#### TEXTO DADO:
• • •

Croce es un comisario y también un detective cabal del género folletinesco-policial aunque más moderno, porque su método racional deductivo cede frecuentemente a la intuición, lo que corresponde a un mundo que ya abrazó el caos. Una intuición que según se describe en uno de los relatos, opera por asociaciones un tanto acaloradas. Croce, muchas veces, parece estar en estado de trance. Holmes, según lo describe Watson en varias oportunidades, más bien investiga en un estado de máxima concentración (y cuando entra en trance por la cocaína, no lo vemos). Hay, sí, una diferencia importante. A Holmes la política y la esfera pública le importaban poco y nada salvo que tuvieran influencia directa en el caso (cuestiones de Estado, al borde de la novela de espionaje); en cambio Croce parece varado en el centro de la política argentina, en el drama circular de la política argentina, y en el lugar del resistente. Croce es el hombre lúcido, el intuitivo, el que asocia libremente, el que resiste. Y no deja de ser –tradición sobre tradición– un Holmes de las pampas, un comisario de pueblo, de campaña, el “comesario”. A pesar de ser parte de la policía y el aparato de Estado represivo, Croce siempre está huyendo, un poco de la policía, un poco del Estado. Es evidente que tiene más empatía con los delincuentes entendidos como payadores perseguidos que con los perseguidores. Sus casos lo ponen frente a dilemas éticos, políticos y metafísicos. Debe recuperar una cinta “porno” en la que supuestamente aparece una jovencísima Evita; conversar con el Astrólogo de Los siete locos que muere acribillado por las balas de la represión. Enfrenta a un asesino psicótico y a otro que es al mismo tiempo un buen pibe y una máquina imbécil de matar. Se cruza con Borges y resuelven enigmas en una mesa de bar del pueblo donde el escritor fue a dar una conferencia a la que no asiste casi nadie.

• • •

#### INFORMACIÓN PROPORCIONADA:
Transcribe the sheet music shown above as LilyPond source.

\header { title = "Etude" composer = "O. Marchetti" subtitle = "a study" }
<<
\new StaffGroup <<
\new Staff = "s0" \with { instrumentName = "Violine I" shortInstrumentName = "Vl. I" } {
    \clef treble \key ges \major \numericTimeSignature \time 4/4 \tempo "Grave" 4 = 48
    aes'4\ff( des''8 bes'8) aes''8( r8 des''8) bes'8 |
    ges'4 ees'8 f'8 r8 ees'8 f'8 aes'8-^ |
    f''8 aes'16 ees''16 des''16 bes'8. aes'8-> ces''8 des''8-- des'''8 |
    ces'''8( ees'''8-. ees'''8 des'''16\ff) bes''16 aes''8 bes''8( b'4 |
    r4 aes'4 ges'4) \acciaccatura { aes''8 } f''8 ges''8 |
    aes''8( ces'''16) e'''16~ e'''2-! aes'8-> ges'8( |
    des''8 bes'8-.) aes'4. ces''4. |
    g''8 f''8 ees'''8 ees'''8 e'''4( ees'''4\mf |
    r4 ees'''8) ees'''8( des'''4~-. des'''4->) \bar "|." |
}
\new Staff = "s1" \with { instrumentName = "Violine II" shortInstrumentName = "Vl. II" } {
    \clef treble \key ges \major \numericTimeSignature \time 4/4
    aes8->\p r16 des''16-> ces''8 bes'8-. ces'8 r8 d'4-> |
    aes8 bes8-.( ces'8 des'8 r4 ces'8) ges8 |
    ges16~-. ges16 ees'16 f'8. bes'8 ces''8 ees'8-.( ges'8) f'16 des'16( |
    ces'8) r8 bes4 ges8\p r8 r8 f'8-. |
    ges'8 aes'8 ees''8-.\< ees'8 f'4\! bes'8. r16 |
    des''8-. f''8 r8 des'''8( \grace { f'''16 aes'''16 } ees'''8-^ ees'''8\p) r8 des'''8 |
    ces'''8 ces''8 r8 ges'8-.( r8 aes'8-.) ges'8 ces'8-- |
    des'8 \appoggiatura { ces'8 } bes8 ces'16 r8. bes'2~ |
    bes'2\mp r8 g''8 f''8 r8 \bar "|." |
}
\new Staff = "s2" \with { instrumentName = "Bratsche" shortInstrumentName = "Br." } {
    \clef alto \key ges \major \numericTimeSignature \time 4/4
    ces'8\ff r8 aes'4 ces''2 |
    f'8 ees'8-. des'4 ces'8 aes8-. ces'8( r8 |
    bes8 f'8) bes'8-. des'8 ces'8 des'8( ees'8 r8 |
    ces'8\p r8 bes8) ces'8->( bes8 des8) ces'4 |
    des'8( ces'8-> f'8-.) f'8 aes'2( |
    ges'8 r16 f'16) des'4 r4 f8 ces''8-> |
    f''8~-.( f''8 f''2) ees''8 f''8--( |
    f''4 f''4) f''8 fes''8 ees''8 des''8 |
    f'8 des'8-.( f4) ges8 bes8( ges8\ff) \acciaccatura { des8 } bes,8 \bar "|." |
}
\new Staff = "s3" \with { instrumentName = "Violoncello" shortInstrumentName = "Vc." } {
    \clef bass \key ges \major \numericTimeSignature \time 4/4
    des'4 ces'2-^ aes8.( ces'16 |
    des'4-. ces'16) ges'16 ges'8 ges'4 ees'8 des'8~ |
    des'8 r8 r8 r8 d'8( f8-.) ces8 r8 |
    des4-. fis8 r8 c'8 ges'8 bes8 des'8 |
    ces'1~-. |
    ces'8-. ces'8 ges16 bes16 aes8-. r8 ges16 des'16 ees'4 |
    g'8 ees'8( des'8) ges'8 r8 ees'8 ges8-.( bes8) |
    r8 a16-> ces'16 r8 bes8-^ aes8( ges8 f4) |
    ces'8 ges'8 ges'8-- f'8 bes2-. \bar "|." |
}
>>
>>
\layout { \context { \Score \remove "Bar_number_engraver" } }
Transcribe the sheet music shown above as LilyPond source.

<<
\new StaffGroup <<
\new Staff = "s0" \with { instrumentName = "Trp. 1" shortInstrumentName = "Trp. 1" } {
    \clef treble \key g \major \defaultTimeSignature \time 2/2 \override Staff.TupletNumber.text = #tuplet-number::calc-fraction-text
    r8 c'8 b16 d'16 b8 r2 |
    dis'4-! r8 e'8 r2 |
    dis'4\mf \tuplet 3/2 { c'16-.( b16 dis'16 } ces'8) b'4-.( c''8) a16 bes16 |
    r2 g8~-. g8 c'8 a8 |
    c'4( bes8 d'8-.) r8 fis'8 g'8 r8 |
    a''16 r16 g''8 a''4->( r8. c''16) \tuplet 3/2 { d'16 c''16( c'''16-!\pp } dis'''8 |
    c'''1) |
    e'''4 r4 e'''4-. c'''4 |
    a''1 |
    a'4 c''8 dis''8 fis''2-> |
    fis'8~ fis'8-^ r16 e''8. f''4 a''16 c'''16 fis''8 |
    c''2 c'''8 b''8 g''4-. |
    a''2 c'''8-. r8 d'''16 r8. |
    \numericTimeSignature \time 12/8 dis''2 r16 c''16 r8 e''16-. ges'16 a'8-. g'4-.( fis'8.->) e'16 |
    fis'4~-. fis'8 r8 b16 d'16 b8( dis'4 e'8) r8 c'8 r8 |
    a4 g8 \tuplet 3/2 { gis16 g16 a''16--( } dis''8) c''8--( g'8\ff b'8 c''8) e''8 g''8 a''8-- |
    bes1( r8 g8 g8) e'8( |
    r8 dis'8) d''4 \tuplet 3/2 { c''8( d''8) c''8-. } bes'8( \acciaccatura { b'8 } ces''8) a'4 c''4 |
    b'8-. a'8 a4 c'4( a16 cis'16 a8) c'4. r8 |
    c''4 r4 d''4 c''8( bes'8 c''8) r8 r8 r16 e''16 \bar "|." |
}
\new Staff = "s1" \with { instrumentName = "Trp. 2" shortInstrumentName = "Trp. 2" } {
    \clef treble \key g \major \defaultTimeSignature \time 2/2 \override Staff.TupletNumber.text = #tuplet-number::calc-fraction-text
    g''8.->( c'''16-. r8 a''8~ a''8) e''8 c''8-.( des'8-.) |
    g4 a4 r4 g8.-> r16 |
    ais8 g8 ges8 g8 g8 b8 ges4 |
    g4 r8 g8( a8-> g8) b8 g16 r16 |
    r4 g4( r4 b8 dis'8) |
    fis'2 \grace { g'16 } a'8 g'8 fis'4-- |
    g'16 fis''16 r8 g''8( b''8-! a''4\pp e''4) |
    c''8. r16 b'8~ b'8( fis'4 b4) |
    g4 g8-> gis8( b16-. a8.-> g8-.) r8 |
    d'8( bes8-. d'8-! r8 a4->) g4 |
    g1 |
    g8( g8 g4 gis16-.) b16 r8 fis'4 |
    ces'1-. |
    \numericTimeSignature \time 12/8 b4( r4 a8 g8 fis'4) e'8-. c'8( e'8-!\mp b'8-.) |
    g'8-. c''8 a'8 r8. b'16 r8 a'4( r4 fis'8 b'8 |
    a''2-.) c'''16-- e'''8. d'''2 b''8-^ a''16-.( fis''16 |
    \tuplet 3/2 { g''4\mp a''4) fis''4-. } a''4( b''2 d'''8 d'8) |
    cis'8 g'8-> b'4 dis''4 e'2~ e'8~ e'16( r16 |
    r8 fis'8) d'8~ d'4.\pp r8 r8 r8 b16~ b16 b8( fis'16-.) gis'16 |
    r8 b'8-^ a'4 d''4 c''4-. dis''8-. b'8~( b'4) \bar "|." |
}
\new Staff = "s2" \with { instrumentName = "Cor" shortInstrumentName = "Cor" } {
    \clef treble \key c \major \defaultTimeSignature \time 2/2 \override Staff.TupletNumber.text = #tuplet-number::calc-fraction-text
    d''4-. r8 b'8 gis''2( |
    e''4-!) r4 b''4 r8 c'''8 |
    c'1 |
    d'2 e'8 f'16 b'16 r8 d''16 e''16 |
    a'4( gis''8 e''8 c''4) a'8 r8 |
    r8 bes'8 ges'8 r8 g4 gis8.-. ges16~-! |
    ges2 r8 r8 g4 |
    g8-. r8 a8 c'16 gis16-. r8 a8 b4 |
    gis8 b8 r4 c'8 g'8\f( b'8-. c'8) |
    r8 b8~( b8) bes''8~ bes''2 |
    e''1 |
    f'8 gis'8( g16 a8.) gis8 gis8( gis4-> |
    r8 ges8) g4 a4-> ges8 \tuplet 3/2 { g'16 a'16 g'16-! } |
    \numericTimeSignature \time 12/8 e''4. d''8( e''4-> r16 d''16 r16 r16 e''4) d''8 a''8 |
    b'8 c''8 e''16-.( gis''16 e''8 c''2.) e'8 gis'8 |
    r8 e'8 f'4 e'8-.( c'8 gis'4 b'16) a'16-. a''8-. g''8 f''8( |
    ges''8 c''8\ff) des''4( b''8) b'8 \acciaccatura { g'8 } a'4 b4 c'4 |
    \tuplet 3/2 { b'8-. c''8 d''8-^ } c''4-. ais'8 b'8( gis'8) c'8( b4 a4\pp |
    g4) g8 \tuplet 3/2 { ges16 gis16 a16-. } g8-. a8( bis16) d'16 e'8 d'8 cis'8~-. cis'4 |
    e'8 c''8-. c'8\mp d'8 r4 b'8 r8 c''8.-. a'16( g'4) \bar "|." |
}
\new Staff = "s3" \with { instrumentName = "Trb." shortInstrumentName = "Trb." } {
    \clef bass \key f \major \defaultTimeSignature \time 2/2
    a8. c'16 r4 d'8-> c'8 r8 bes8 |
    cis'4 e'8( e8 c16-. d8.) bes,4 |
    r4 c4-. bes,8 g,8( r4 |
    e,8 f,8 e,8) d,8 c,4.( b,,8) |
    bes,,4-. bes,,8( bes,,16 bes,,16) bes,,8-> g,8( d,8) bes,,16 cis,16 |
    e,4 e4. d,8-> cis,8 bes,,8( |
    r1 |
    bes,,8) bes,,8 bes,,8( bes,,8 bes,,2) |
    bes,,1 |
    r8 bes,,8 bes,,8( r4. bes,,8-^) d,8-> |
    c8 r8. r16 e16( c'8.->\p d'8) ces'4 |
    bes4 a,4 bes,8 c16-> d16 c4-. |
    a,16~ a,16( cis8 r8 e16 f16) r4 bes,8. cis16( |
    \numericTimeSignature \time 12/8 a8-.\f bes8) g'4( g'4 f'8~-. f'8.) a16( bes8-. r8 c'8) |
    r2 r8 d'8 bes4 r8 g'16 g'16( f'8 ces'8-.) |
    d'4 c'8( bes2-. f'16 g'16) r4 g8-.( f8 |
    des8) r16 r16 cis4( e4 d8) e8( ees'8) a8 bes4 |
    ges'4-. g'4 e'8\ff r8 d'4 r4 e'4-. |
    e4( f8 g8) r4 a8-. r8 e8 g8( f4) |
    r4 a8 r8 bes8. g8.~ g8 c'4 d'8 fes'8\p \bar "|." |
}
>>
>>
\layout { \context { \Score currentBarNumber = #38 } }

• • •

#### CONSIGNA A:
Reescribe como lista el párrafo del texto sobre el comisario Croce que empieza con "Croce es un comisario y también", conservando sus datos principales.
#### CONSIGNA B:
Prosigue el texto sobre el comisario Croce a partir de su última oración, con uno o dos párrafos más.

#### RESULTADO ESPERADO A:
- Croce es comisario y detective del género folletinesco-policial, pero más moderno: su método racional deductivo cede a menudo a la intuición, que opera por asociaciones un tanto acaloradas y lo hace parecer muchas veces en trance.
- Holmes, en cambio, investiga en un estado de máxima concentración, y la política solo le importa si influye directamente en el caso.
- Croce está varado en el centro del drama circular de la política argentina, en el lugar del resistente.
- Es un Holmes de las pampas, un comisario de pueblo, de campaña, el "comesario".
- Aunque forma parte de la policía y del aparato de Estado represivo, siempre huye un poco de ambos y tiene más empatía con los delincuentes, entendidos como payadores perseguidos, que con los perseguidores.
- Sus casos le plantean dilemas éticos, políticos y metafísicos: recuperar una cinta "porno" en la que supuestamente aparece una jovencísima Evita; conversar con el Astrólogo de Los siete locos, que muere acribillado por las balas de la represión; enfrentar a un asesino psicótico y a otro que es a la vez un buen pibe y una máquina imbécil de matar; y resolver enigmas con Borges en una mesa de bar del pueblo donde el escritor fue a dar una conferencia a la que casi nadie asiste.

#### RESULTADO ESPERADO B:
Los casos son variados pero todos están habitados por la lucidez, la derrota, la resistencia, la condición humana, las ganas de perderse para siempre en algún territorio incognoscible, la Historia argentina y una vez más, como cerrando círculos, la lucidez. Ese es el estado psíquico más relevante que se le cruza al lector como una sombra cuando se pierde en los detalles emocionales de estas páginas. Y no parece haber un cambio notable en la escritura si uno se remonta a algunos cuentos de Nombre falso, y sobre todo a Prisión perpetua o La ciudad ausente. Sí es llamativo el avance creciente de la melancolía por sobre la ironía. Pero esta marca sentimental bien puede ser atribuida más al comisario Croce que a Piglia. Es que Croce piensa, siente y actúa a partir del íntimo conocimiento de la derrota total del hombre: no por su intrínseca maldad sino por algo más recóndito, más inasible.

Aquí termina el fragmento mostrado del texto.